I remember the verbal description of constant width polygons given in "The Three Cornered Wheel, and I think I understood it. But I agree including some diagrams illustrating how such a thing could work is a good idea.

Sean

Paul Shackley said...

Sean,
I agree that, with Christian belief as a premise, love, not any kind of necessity, would be the reason for creation.
Paul.

Sean M. Brooks said...

Kaor, Paul!

And I also think it makes more logical sense as well. For God to create "compelled" by necessity would mean He is not truly God.

Sean

Jim Baerg said...

"I do not understand the description of the wheelless wagon at the end of the story but why was Falkayn able to think of the constant-width polygon when the Engineer was unable to?"

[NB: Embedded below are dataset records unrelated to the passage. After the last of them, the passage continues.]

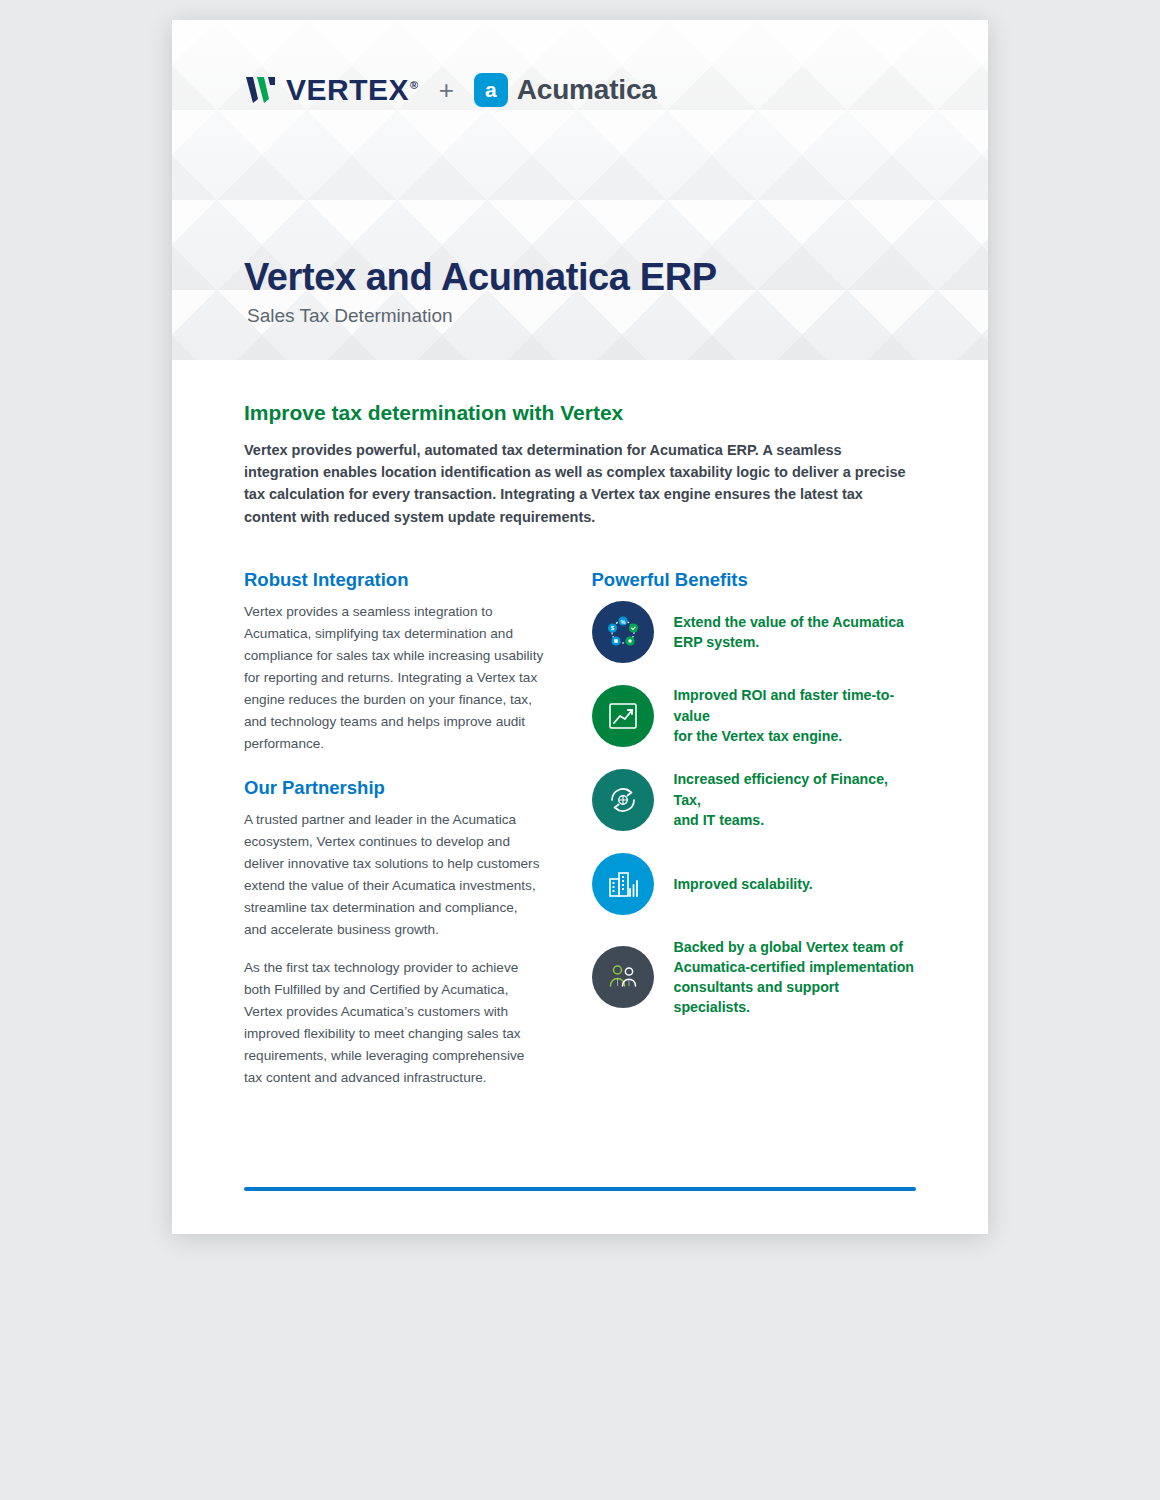VERTEX®
+
a
Acumatica
Vertex and Acumatica ERP
Sales Tax Determination
Improve tax determination with Vertex
Vertex provides powerful, automated tax determination for Acumatica ERP. A seamless integration enables location identification as well as complex taxability logic to deliver a precise tax calculation for every transaction. Integrating a Vertex tax engine ensures the latest tax content with reduced system update requirements.
Robust Integration
Vertex provides a seamless integration to Acumatica, simplifying tax determination and compliance for sales tax while increasing usability for reporting and returns. Integrating a Vertex tax engine reduces the burden on your finance, tax, and technology teams and helps improve audit performance.
Our Partnership
A trusted partner and leader in the Acumatica ecosystem, Vertex continues to develop and deliver innovative tax solutions to help customers extend the value of their Acumatica investments, streamline tax determination and compliance, and accelerate business growth.
As the first tax technology provider to achieve both Fulfilled by and Certified by Acumatica, Vertex provides Acumatica’s customers with improved flexibility to meet changing sales tax requirements, while leveraging comprehensive tax content and advanced infrastructure.
Powerful Benefits
% $
Extend the value of the Acumatica
ERP system.
Improved ROI and faster time-to-value
for the Vertex tax engine.
Increased efficiency of Finance, Tax,
and IT teams.
Improved scalability.
Backed by a global Vertex team of
Acumatica-certified implementation
consultants and support specialists.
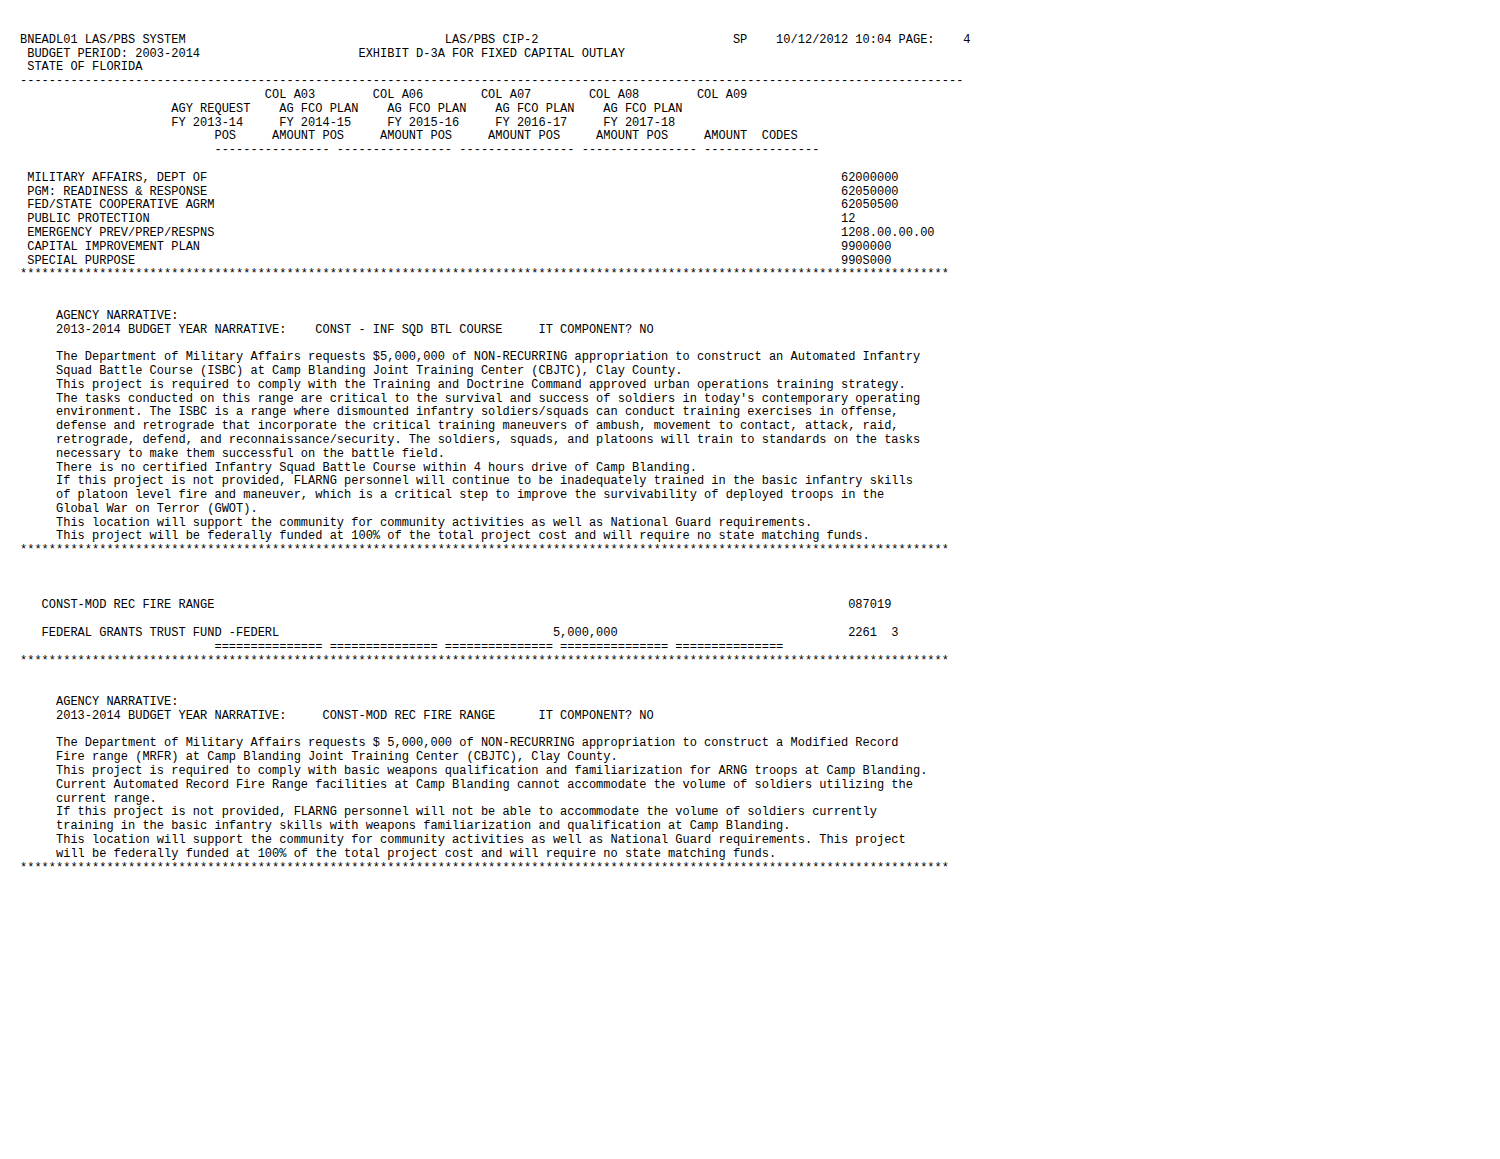BNEADL01 LAS/PBS SYSTEM LAS/PBS CIP-2 SP 10/12/2012 10:04 PAGE: 4 BUDGET PERIOD: 2003-2014 EXHIBIT D-3A FOR FIXED CAPITAL OUTLAY STATE OF FLORIDA ----------------------------------------------------------------------------------------------------------------------------------- COL A03 COL A06 COL A07 COL A08 COL A09 AGY REQUEST AG FCO PLAN AG FCO PLAN AG FCO PLAN AG FCO PLAN FY 2013-14 FY 2014-15 FY 2015-16 FY 2016-17 FY 2017-18 POS AMOUNT POS AMOUNT POS AMOUNT POS AMOUNT POS AMOUNT CODES ---------------- ---------------- ---------------- ---------------- ---------------- MILITARY AFFAIRS, DEPT OF 62000000 PGM: READINESS & RESPONSE 62050000 FED/STATE COOPERATIVE AGRM 62050500 PUBLIC PROTECTION 12 EMERGENCY PREV/PREP/RESPNS 1208.00.00.00 CAPITAL IMPROVEMENT PLAN 9900000 SPECIAL PURPOSE 990S000 ********************************************************************************************************************************* AGENCY NARRATIVE: 2013-2014 BUDGET YEAR NARRATIVE: CONST - INF SQD BTL COURSE IT COMPONENT? NO The Department of Military Affairs requests $5,000,000 of NON-RECURRING appropriation to construct an Automated Infantry Squad Battle Course (ISBC) at Camp Blanding Joint Training Center (CBJTC), Clay County. This project is required to comply with the Training and Doctrine Command approved urban operations training strategy. The tasks conducted on this range are critical to the survival and success of soldiers in today's contemporary operating environment. The ISBC is a range where dismounted infantry soldiers/squads can conduct training exercises in offense, defense and retrograde that incorporate the critical training maneuvers of ambush, movement to contact, attack, raid, retrograde, defend, and reconnaissance/security. The soldiers, squads, and platoons will train to standards on the tasks necessary to make them successful on the battle field. There is no certified Infantry Squad Battle Course within 4 hours drive of Camp Blanding. If this project is not provided, FLARNG personnel will continue to be inadequately trained in the basic infantry skills of platoon level fire and maneuver, which is a critical step to improve the survivability of deployed troops in the Global War on Terror (GWOT). This location will support the community for community activities as well as National Guard requirements. This project will be federally funded at 100% of the total project cost and will require no state matching funds. ********************************************************************************************************************************* CONST-MOD REC FIRE RANGE 087019 FEDERAL GRANTS TRUST FUND -FEDERL 5,000,000 2261 3 =============== =============== =============== =============== =============== ********************************************************************************************************************************* AGENCY NARRATIVE: 2013-2014 BUDGET YEAR NARRATIVE: CONST-MOD REC FIRE RANGE IT COMPONENT? NO The Department of Military Affairs requests $ 5,000,000 of NON-RECURRING appropriation to construct a Modified Record Fire range (MRFR) at Camp Blanding Joint Training Center (CBJTC), Clay County. This project is required to comply with basic weapons qualification and familiarization for ARNG troops at Camp Blanding. Current Automated Record Fire Range facilities at Camp Blanding cannot accommodate the volume of soldiers utilizing the current range. If this project is not provided, FLARNG personnel will not be able to accommodate the volume of soldiers currently training in the basic infantry skills with weapons familiarization and qualification at Camp Blanding. This location will support the community for community activities as well as National Guard requirements. This project will be federally funded at 100% of the total project cost and will require no state matching funds. *********************************************************************************************************************************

The 'wagon' was a flat bed resting on a series of rollers each with a cross section shaped as a Reuleaux triangle.
This video come close to the idea:
https://www.youtube.com/watch?v=jk0VpdH_S3Q
but in the story there was a mechanism to take a roller from the back of the wagon to the front so the flat bed wouldn't fall off the front.
Also in the story one of the other humans on Ivanhoe suggests that David Falkayn thought of it because he had run across the concept more recently in school.

Jim Baerg said...

BTW the story is mentioned in the Wikipedia article on Reuleaux triangles

Sean M. Brooks said...

Kaor, Jim!

Years ago, somewhere in the Internet, I came across an article discussing this Anderson story, with diagrams illustrating this use of constant-width polygons. They helped in making sense of Reuleaux triangles.

A COMPLETE COLLECTED WORKS OF POUL ANDERSON should include similar diagrams as an appendix to "The Three-Cornered Wheel."